I am learning to use the Java API to TileDB-VCF to read data from a TileDB vcf database. Using examples from the test code, I am able to read data from the data array. Is there a way to use the Java API to get a list of sample names and get the headers for them? Alternatively, is it possible to use TileDB-Java to get that information?
Hi @pjbradbury,
Here is the code showcasing how you can use TileDB-Java to get a list of sample names and their headers.
Please let us know if you have any further questions.

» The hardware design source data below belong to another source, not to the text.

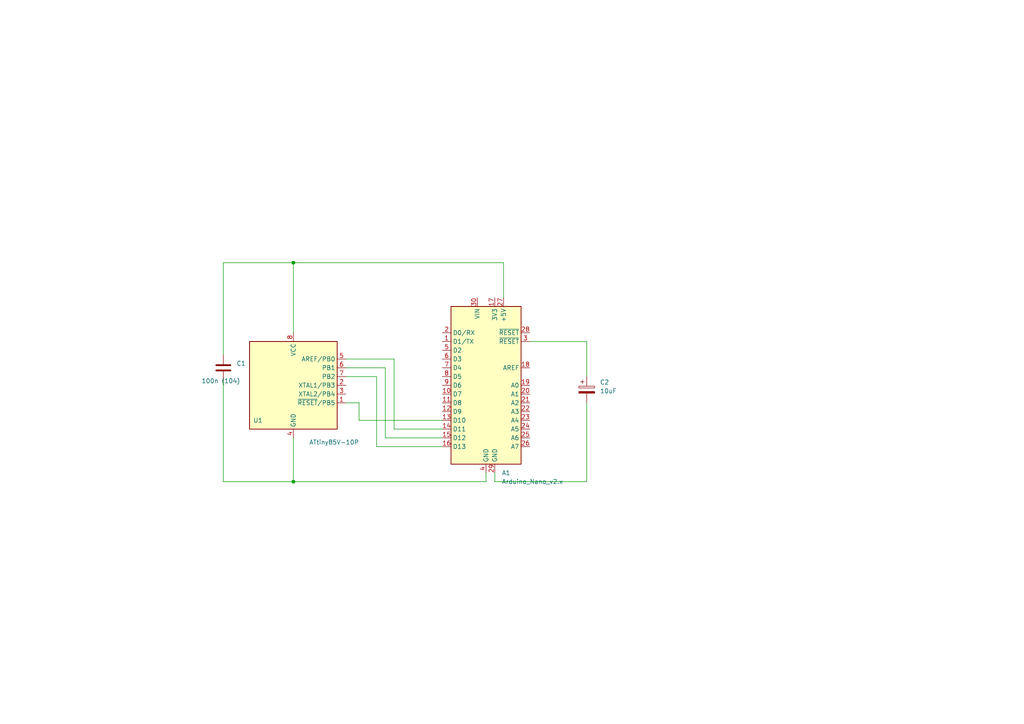
<source format=kicad_sch>
(kicad_sch (version 20211123) (generator eeschema)

  (uuid 21cef54a-e3a4-456e-9008-2e787db65b15)

  (paper "A4")

  

  (junction (at 85.09 139.7) (diameter 0) (color 0 0 0 0)
    (uuid 3355e041-2e6b-4715-8470-7b26b1055921)
  )
  (junction (at 85.09 76.2) (diameter 0) (color 0 0 0 0)
    (uuid f5dbae2a-c4c5-489a-9971-146a88c5ba59)
  )

  (wire (pts (xy 64.77 139.7) (xy 85.09 139.7))
    (stroke (width 0) (type default) (color 0 0 0 0))
    (uuid 00720490-c2e3-4935-a7bc-b0d9f510950a)
  )
  (wire (pts (xy 153.67 99.06) (xy 170.18 99.06))
    (stroke (width 0) (type default) (color 0 0 0 0))
    (uuid 03d94d09-cc43-41f4-a1f2-06c2d30e7711)
  )
  (wire (pts (xy 128.27 127) (xy 111.76 127))
    (stroke (width 0) (type default) (color 0 0 0 0))
    (uuid 03ede1ad-7e27-4a04-80b4-2c6748bca4bb)
  )
  (wire (pts (xy 111.76 127) (xy 111.76 106.68))
    (stroke (width 0) (type default) (color 0 0 0 0))
    (uuid 0d3a4c28-2ef0-4ada-b744-cf13ec2ba8c6)
  )
  (wire (pts (xy 85.09 127) (xy 85.09 139.7))
    (stroke (width 0) (type default) (color 0 0 0 0))
    (uuid 1212aea1-0f91-48c6-9087-8f7207944b74)
  )
  (wire (pts (xy 143.51 139.7) (xy 143.51 137.16))
    (stroke (width 0) (type default) (color 0 0 0 0))
    (uuid 161f2342-29b3-4725-bcb2-f60070d6c078)
  )
  (wire (pts (xy 114.3 124.46) (xy 128.27 124.46))
    (stroke (width 0) (type default) (color 0 0 0 0))
    (uuid 2e002876-81c6-41ec-8646-adcf3a9ce07d)
  )
  (wire (pts (xy 114.3 104.14) (xy 114.3 124.46))
    (stroke (width 0) (type default) (color 0 0 0 0))
    (uuid 4121bf95-dde0-4b59-8d03-760a585ce707)
  )
  (wire (pts (xy 85.09 76.2) (xy 146.05 76.2))
    (stroke (width 0) (type default) (color 0 0 0 0))
    (uuid 474bf5ce-365a-41cf-94e2-1cc13f0d7fed)
  )
  (wire (pts (xy 64.77 110.49) (xy 64.77 139.7))
    (stroke (width 0) (type default) (color 0 0 0 0))
    (uuid 47cc93b1-aa54-41ee-9504-0d2a41d8e6f9)
  )
  (wire (pts (xy 100.33 106.68) (xy 111.76 106.68))
    (stroke (width 0) (type default) (color 0 0 0 0))
    (uuid 5df5d625-c80a-4590-b8d9-ae5387d4c021)
  )
  (wire (pts (xy 109.22 109.22) (xy 109.22 129.54))
    (stroke (width 0) (type default) (color 0 0 0 0))
    (uuid 67729062-9b4e-4710-a909-df1cc9301b0e)
  )
  (wire (pts (xy 170.18 116.84) (xy 170.18 139.7))
    (stroke (width 0) (type default) (color 0 0 0 0))
    (uuid 68b89952-c4e3-455f-a49b-e343526e9468)
  )
  (wire (pts (xy 85.09 96.52) (xy 85.09 76.2))
    (stroke (width 0) (type default) (color 0 0 0 0))
    (uuid 696a413c-c22e-4371-8423-7dd7c6c02350)
  )
  (wire (pts (xy 170.18 99.06) (xy 170.18 109.22))
    (stroke (width 0) (type default) (color 0 0 0 0))
    (uuid 8787a6f3-93f6-44c4-ace7-9a469d6ecf16)
  )
  (wire (pts (xy 146.05 76.2) (xy 146.05 86.36))
    (stroke (width 0) (type default) (color 0 0 0 0))
    (uuid 8bfcf3de-a5d8-4f41-b73f-260c0e0b2f0e)
  )
  (wire (pts (xy 64.77 102.87) (xy 64.77 76.2))
    (stroke (width 0) (type default) (color 0 0 0 0))
    (uuid 8c0de0b3-4e71-4cd2-8048-3cf09b64661e)
  )
  (wire (pts (xy 104.14 116.84) (xy 104.14 121.92))
    (stroke (width 0) (type default) (color 0 0 0 0))
    (uuid 8de09cda-e2d7-4008-89bd-71295d482940)
  )
  (wire (pts (xy 64.77 76.2) (xy 85.09 76.2))
    (stroke (width 0) (type default) (color 0 0 0 0))
    (uuid 91f309dd-0bc3-4859-8a2d-b5d68c8ddcdd)
  )
  (wire (pts (xy 85.09 139.7) (xy 140.97 139.7))
    (stroke (width 0) (type default) (color 0 0 0 0))
    (uuid a739fa46-f3af-4b4e-8ffb-aca772bd9698)
  )
  (wire (pts (xy 104.14 121.92) (xy 128.27 121.92))
    (stroke (width 0) (type default) (color 0 0 0 0))
    (uuid da3f0d05-84c5-4293-bdd1-2de7ab49bff8)
  )
  (wire (pts (xy 140.97 139.7) (xy 140.97 137.16))
    (stroke (width 0) (type default) (color 0 0 0 0))
    (uuid dcdf029b-c862-4849-a332-81c6d0dc02b3)
  )
  (wire (pts (xy 100.33 116.84) (xy 104.14 116.84))
    (stroke (width 0) (type default) (color 0 0 0 0))
    (uuid deee1128-f596-46a6-bd33-131959c08e9e)
  )
  (wire (pts (xy 100.33 104.14) (xy 114.3 104.14))
    (stroke (width 0) (type default) (color 0 0 0 0))
    (uuid f10de1f5-2c71-4379-aac7-44fe2d93e325)
  )
  (wire (pts (xy 170.18 139.7) (xy 143.51 139.7))
    (stroke (width 0) (type default) (color 0 0 0 0))
    (uuid f290410b-7150-4c1a-9bbe-ea0d6647e0a6)
  )
  (wire (pts (xy 109.22 129.54) (xy 128.27 129.54))
    (stroke (width 0) (type default) (color 0 0 0 0))
    (uuid f3881210-2eff-4152-9cb6-7e795f80e4f6)
  )
  (wire (pts (xy 100.33 109.22) (xy 109.22 109.22))
    (stroke (width 0) (type default) (color 0 0 0 0))
    (uuid f9f310bf-96be-42e7-9613-75ce9f6ab3dd)
  )

  (symbol (lib_id "Device:C") (at 64.77 106.68 0) (unit 1)
    (in_bom yes) (on_board yes)
    (uuid a3127a85-1896-404a-897b-30a2206361d4)
    (property "Reference" "C1" (id 0) (at 68.58 105.4099 0)
      (effects (font (size 1.27 1.27)) (justify left))
    )
    (property "Value" "100n (104)" (id 1) (at 58.42 110.49 0)
      (effects (font (size 1.27 1.27)) (justify left))
    )
    (property "Footprint" "Capacitor_THT:C_Disc_D4.7mm_W2.5mm_P5.00mm" (id 2) (at 65.7352 110.49 0)
      (effects (font (size 1.27 1.27)) hide)
    )
    (property "Datasheet" "~" (id 3) (at 64.77 106.68 0)
      (effects (font (size 1.27 1.27)) hide)
    )
    (pin "1" (uuid 49dd482f-16a8-41ac-929f-7eef0d5e0da7))
    (pin "2" (uuid 055d81dd-1384-4a10-b378-cefc01eda069))
  )

  (symbol (lib_id "MCU_Microchip_ATtiny:ATtiny85V-10P") (at 85.09 111.76 0) (unit 1)
    (in_bom yes) (on_board yes)
    (uuid ac3034ee-3ed9-41d5-b548-d47a43d4e9c1)
    (property "Reference" "U1" (id 0) (at 76.2 121.92 0)
      (effects (font (size 1.27 1.27)) (justify right))
    )
    (property "Value" "ATtiny85V-10P" (id 1) (at 104.14 128.27 0)
      (effects (font (size 1.27 1.27)) (justify right))
    )
    (property "Footprint" "Package_DIP:DIP-8_W7.62mm" (id 2) (at 85.09 111.76 0)
      (effects (font (size 1.27 1.27) italic) hide)
    )
    (property "Datasheet" "http://ww1.microchip.com/downloads/en/DeviceDoc/atmel-2586-avr-8-bit-microcontroller-attiny25-attiny45-attiny85_datasheet.pdf" (id 3) (at 85.09 111.76 0)
      (effects (font (size 1.27 1.27)) hide)
    )
    (pin "1" (uuid 6b4e9f15-399f-46e6-b9b9-d9c9193f7513))
    (pin "2" (uuid f5c2c03e-08a3-4ce3-a6e8-cb3e3f529832))
    (pin "3" (uuid 26f3dac7-b77a-43f0-9ef9-a609f65679a9))
    (pin "4" (uuid 7278bbe6-e106-44a4-9f1e-cb402d1f29fa))
    (pin "5" (uuid 0ba0e177-2118-4ffd-9692-da46e82aab49))
    (pin "6" (uuid 93d7ec8d-1ce0-4c7f-a48f-791581da783b))
    (pin "7" (uuid 80b7fd2f-cb1a-40c6-ae94-98f991fdbd76))
    (pin "8" (uuid f94a6579-9724-44c3-986f-9ff05cf2b9be))
  )

  (symbol (lib_id "Device:C_Polarized") (at 170.18 113.03 0) (unit 1)
    (in_bom yes) (on_board yes) (fields_autoplaced)
    (uuid f0543d83-eb30-4cb5-81ee-61ddd1b78eb5)
    (property "Reference" "C2" (id 0) (at 173.99 110.8709 0)
      (effects (font (size 1.27 1.27)) (justify left))
    )
    (property "Value" "10uF" (id 1) (at 173.99 113.4109 0)
      (effects (font (size 1.27 1.27)) (justify left))
    )
    (property "Footprint" "Capacitor_THT:CP_Radial_D6.3mm_P2.50mm" (id 2) (at 171.1452 116.84 0)
      (effects (font (size 1.27 1.27)) hide)
    )
    (property "Datasheet" "~" (id 3) (at 170.18 113.03 0)
      (effects (font (size 1.27 1.27)) hide)
    )
    (pin "1" (uuid ecc89c17-1977-48dd-86f2-8e8113c9af27))
    (pin "2" (uuid 5c43e214-81f7-485c-88de-d73fb675b558))
  )

  (symbol (lib_id "MCU_Module:Arduino_Nano_v2.x") (at 140.97 111.76 0) (unit 1)
    (in_bom yes) (on_board yes) (fields_autoplaced)
    (uuid f5812a69-199a-46d4-9ffd-4af8035e91f9)
    (property "Reference" "A1" (id 0) (at 145.5294 137.16 0)
      (effects (font (size 1.27 1.27)) (justify left))
    )
    (property "Value" "Arduino_Nano_v2.x" (id 1) (at 145.5294 139.7 0)
      (effects (font (size 1.27 1.27)) (justify left))
    )
    (property "Footprint" "Module:Arduino_Nano" (id 2) (at 140.97 111.76 0)
      (effects (font (size 1.27 1.27) italic) hide)
    )
    (property "Datasheet" "https://www.arduino.cc/en/uploads/Main/ArduinoNanoManual23.pdf" (id 3) (at 140.97 111.76 0)
      (effects (font (size 1.27 1.27)) hide)
    )
    (pin "1" (uuid fbb1ce70-e600-4ffa-9371-cdc659acdf82))
    (pin "10" (uuid 1e3a13c3-2e2d-4c86-98f0-03bc69f0f94d))
    (pin "11" (uuid 003345fe-b2da-478b-b014-f793351c2054))
    (pin "12" (uuid 12bf2ba6-6746-4ba7-aef6-a6a83f23d369))
    (pin "13" (uuid 5d2dcd60-f187-4f62-8c44-e0cc32632674))
    (pin "14" (uuid 45bc0a08-090e-43fb-bf48-8387967e618e))
    (pin "15" (uuid eed63f3f-6fdc-4ef1-8544-149268f858ea))
    (pin "16" (uuid 29b582f4-bd66-4fd6-bc28-c643e835ab33))
    (pin "17" (uuid 56b352e2-49b8-4b88-80e8-ffd81051b8e1))
    (pin "18" (uuid 3f91ddf7-b848-4ed4-9aa9-43a6b18080ba))
    (pin "19" (uuid 4c119ec5-1078-4944-956a-0306b1029349))
    (pin "2" (uuid 28a2ce51-253b-4dc6-8e2d-b8536f469268))
    (pin "20" (uuid cb0a57ef-47b1-4d62-b8d4-421c92a8b992))
    (pin "21" (uuid 3296342b-dab3-45d8-9570-d035f257816c))
    (pin "22" (uuid 24ca4a9b-0766-4732-9988-240c9dfbcddc))
    (pin "23" (uuid bbd78e27-1e94-4d9c-aeb9-04b5b28c68a3))
    (pin "24" (uuid f8a11de6-5a24-45af-beed-e570e40e0d8c))
    (pin "25" (uuid 69d63942-67af-41b6-b718-847428686cb7))
    (pin "26" (uuid 14ba8e1c-ceb4-48b8-b1e5-98857e0d0ec8))
    (pin "27" (uuid be315ea6-3c36-4b1e-b777-f2ab83eeac4d))
    (pin "28" (uuid 781c0711-ef40-4df7-b764-1c3af67eb209))
    (pin "29" (uuid f4feeb71-500f-4524-a1e2-7c7e07dc8aef))
    (pin "3" (uuid 496e6c92-1c88-4f03-8093-d153ef2fada8))
    (pin "30" (uuid a0a901b5-dc96-41f5-aab1-e4c2aafec321))
    (pin "4" (uuid 67a5220e-31dd-441a-9353-eb6e3502c979))
    (pin "5" (uuid cf6e59a4-cefc-4456-8345-9638847d0fc0))
    (pin "6" (uuid 16c79145-dbd9-48f4-ae6f-7b2b3d922f8a))
    (pin "7" (uuid 7500cf83-9db2-4c67-9230-e48ff137babc))
    (pin "8" (uuid dfc74913-55ad-4b68-9c30-269a7b0a5817))
    (pin "9" (uuid 39279fcd-4b9d-4b40-87c8-353cf028ca0c))
  )

  (sheet_instances
    (path "/" (page "1"))
  )

  (symbol_instances
    (path "/f5812a69-199a-46d4-9ffd-4af8035e91f9"
      (reference "A1") (unit 1) (value "Arduino_Nano_v2.x") (footprint "Module:Arduino_Nano")
    )
    (path "/a3127a85-1896-404a-897b-30a2206361d4"
      (reference "C1") (unit 1) (value "100n (104)") (footprint "Capacitor_THT:C_Disc_D4.7mm_W2.5mm_P5.00mm")
    )
    (path "/f0543d83-eb30-4cb5-81ee-61ddd1b78eb5"
      (reference "C2") (unit 1) (value "10uF") (footprint "Capacitor_THT:CP_Radial_D6.3mm_P2.50mm")
    )
    (path "/ac3034ee-3ed9-41d5-b548-d47a43d4e9c1"
      (reference "U1") (unit 1) (value "ATtiny85V-10P") (footprint "Package_DIP:DIP-8_W7.62mm")
    )
  )
)

</source>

public ArrayList<String> getSamples() throws TileDBError {
// Open array
Context context = new Context();
Array array = new Array(context, URIString("vcf_headers"), TILEDB_READ);
Query query = new Query(array, TILEDB_READ);
// alloc buffers
int bufferSize = 10000;
allocBuffers(query, context, bufferSize, "sample", TILEDB_STRING_ASCII);
byte[] data;
long[] offsets;
ArrayList<String> samples = new ArrayList<>();
// submit query
do {
query.submit();
data = (byte[]) query.getBuffer("sample");
offsets = query.getOffsetsBuffer("sample");
addSamplesToResult(samples, offsets, data);
if (data.length == 0 && query.getQueryStatus() == QueryStatus.TILEDB_INCOMPLETE) {
// if buffer size is small increase the size by a factor of 2
allocBuffers(query, context, 2 * bufferSize, "sample", TILEDB_STRING_ASCII);
}
} while (query.getQueryStatus() == QueryStatus.TILEDB_INCOMPLETE); // run until query complete
context.close();
array.close();
query.close();
return samples;
}
/**
* @param samples The sample name to get the header of
*/
public String getHeader(String sample) throws TileDBError {
// open array
Context context = new Context();
Array array = new Array(context, URIString("vcf_headers"), TILEDB_READ);
// slice on a specific sample
SubArray subArray = new SubArray(ctx, array);
subArray.addRangeVar(0, sample, sample);
Query query = new Query(array, TILEDB_READ);
query.setSubarray(subArray);
// alloc buffers
int bufferSize = 1000000;
allocBuffers(query, context, bufferSize, "header", TILEDB_CHAR);
byte[] data;
long[] offsets;
String[] headerBatch;
// submit query
do {
query.submit();
data = (byte[]) query.getBuffer("header");
if (data.length == 0 && query.getQueryStatus() == QueryStatus.TILEDB_INCOMPLETE) {
// if buffer size is small increase the size by a factor of 2
bufferSize = bufferSize * 2;
allocBuffers(query, context, bufferSize, "header", TILEDB_CHAR);
}
} while (query.getQueryStatus() == QueryStatus.TILEDB_INCOMPLETE); // run until query complete
context.close();
array.close();
query.close();
return new String(data);
}
// ==================================== Helper methods ====================================
/**
* Adds a batch of samples to the given arraylist
* @param samples The arraylist that contains all samples
* @param offsets the batch offsets
* @param data the batch data
*/
private void addSamplesToResult(ArrayList samples, long[] offsets, byte[] data) {
int start = 0, end;
// Convert bytes to string array
for (int i = 0; i < offsets.length; ++i) {
if (i < offsets.length - 1) {
end = (int) offsets[i + 1];
samples.add(new String(Arrays.copyOfRange(data, start, end)));
start = end;
} else {
end = data.length;
samples.add(new String(Arrays.copyOfRange(data, start, end)));
}
}
}
/**
* Allocate buffers
* @param query The query
* @param context The context
* @param bufferSize The buffer size to allocate
* @param bufferName The name of the attribute/dimension to be read
* @param datatype The datatype of the attribute/dimension
*/
private void allocBuffers(Query query, Context context, int bufferSize, String bufferName, Datatype datatype) {
try {
query.setDataBuffer(bufferName, new NativeArray(context, bufferSize, datatype));
query.setOffsetsBuffer(bufferName, new NativeArray(context, bufferSize, TILEDB_UINT64));
} catch (TileDBError e) {
throw new RuntimeException(e);
}
}
private String URIString(String arrayName) {
Path arraysPath = Paths.get(arrayName);
return "file://".concat(arraysPath.toAbsolutePath().toString());
}
Best,
Dimitris
Thanks! I have it working.